Sektretaris itu segera memberikan obat padanya. Fabian gelisah cukup lama sebelum

akhirnya dia melangkahkan kakinya keluar dari kantor. Ketika melewati pantri, Fabian

mendengar gosip dari beberapa wanita rekan kerjanya. “Hah? Serius? Hari ini Vivin diantar

pakai mobil Bentley hitam? “Iya! Sarah saksinya! “Wah wah! Berarti suaminya kaya kan?

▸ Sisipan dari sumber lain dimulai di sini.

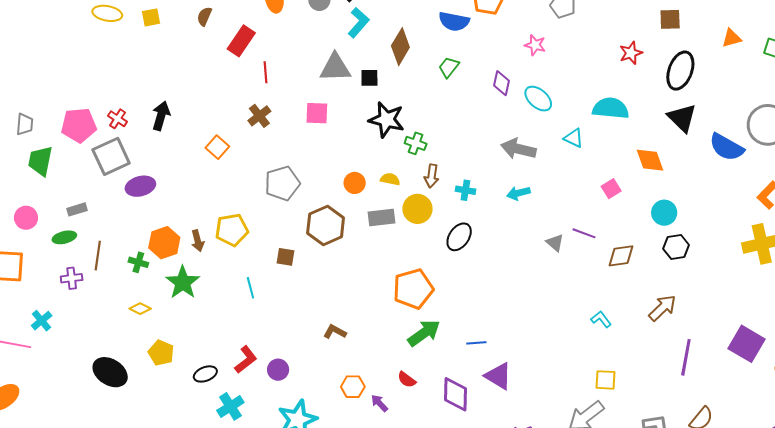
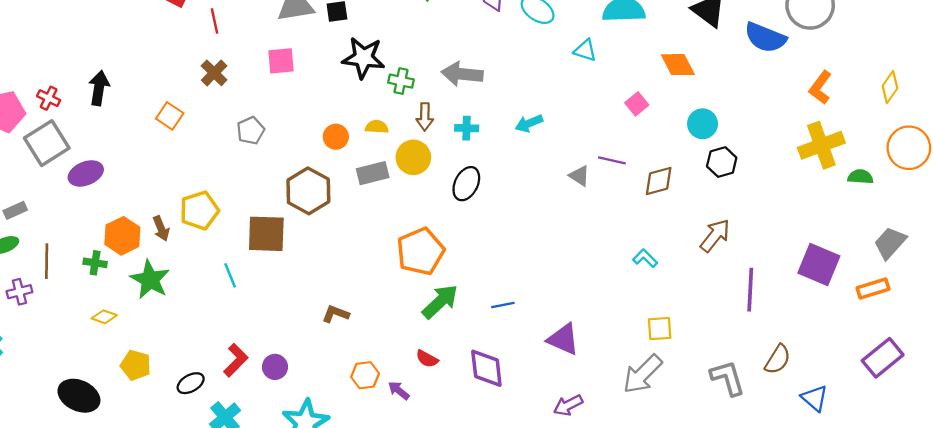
gray arrow: (518, 149) -> (462, 74), moved
gray pentagon: (282, 183) -> (251, 131), moved, size x0.7
brown square: (285, 257) -> (266, 234), size x1.8
purple triangle: (498, 376) -> (563, 339), moved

Kalau tidak, bagaimana bisa punya mobil mewah seperti itu? “Kau bodoh? Jelas-jelas itu

bukan mobil suaminya. Cincin berlian yang dibelikan suaminya aja murahan. Menurutku,

itu pasti mobil pria lain…” “Dan lagi, kalian lihat tasnya? Itu tas Chanel! Dulu dia selalu

pakai tas murah yang dia beli online. Sekarang tiba-tiba dia punya tas Chanel, aku yakin

pasti pria itu yang membelikannya.” Fabian yang berdiri di luar pantri secara tidak sadar

mencengkeram erat obat yang digenggamnya. Dia sadar betapa bodoh dirinya,

Follow on Novᴇl-Onlinᴇ.cᴏm

membelikan obat untuknya. Sebelum kembali, ia meremas kotak obat itu dan

membantingnya ke tempat sampah. Di sisi lain, Vivin yang baru saja sampai di meja

kerjanya, tiba-tiba mendengar ponselnya berdering. Setelah melihat nomor yang tertera

di layar ponselnya, tatapannya menjadi dingin. Dia berjalan ke koridor yang sepi dan

menerima panggilan itu dengan pertanyaan dingin, “Kenapa meneleponku?” “Vivin,

kenapa nada bicaramu begitu?” “Tidak.” Rasa ketidaksabaran merayap ke dalam suara

Vivin. “Aku tahu kau tidak akan menelepon tanpa alasan. Katakan padaku, ada apa kali

ini?” “Adikmu akan menikah.” Memang, pria dari ujung telepon itu tidak akan basa basi,

dia segera mengatakan alasan dia menelepon. “Jika kau longgar, pulanglah dan makan

bersama kami. Kau juga bisa bertemu dengan calon iparmu.” “Rumah?” Nada Vivin

terdengar seperti mengejek. “Sepertinya Ayah keliru. Itu kan bukan rumahku.” “Vivin, hati-

hati dengan bicaramu!” Jawab pria itu dengan nada marah. “Adikmu tidak menikahi orang

biasa. Dia akan menikahi cucu dari keluarga Normando! Dia berharap akan lebih baik jika

keluarga ini kembali utuh. Karenanya, lebih baik kau datang besok malam!” Lalu pria itu

menutup teleponnya. Vivin mengerutkan dahi sembari menggenggam erat ponselnya. Alin

menikahi seseorang dari keluarga Normando? Tidak heran jika dia menginginkan aku

datang. Pasti akan aneh jika dia tidak menyombongkan tunangannya yang begitu

mengesankan itu padaku. Vivin telah tahu apa yang akan dilakukan keluarganya, diapun

juga tahu betul seperti apa sifat ayahnya. Jika dia menolak, Ayahnya pasti akan marah.

Lagipula ini hanya makan. Aku akan datang.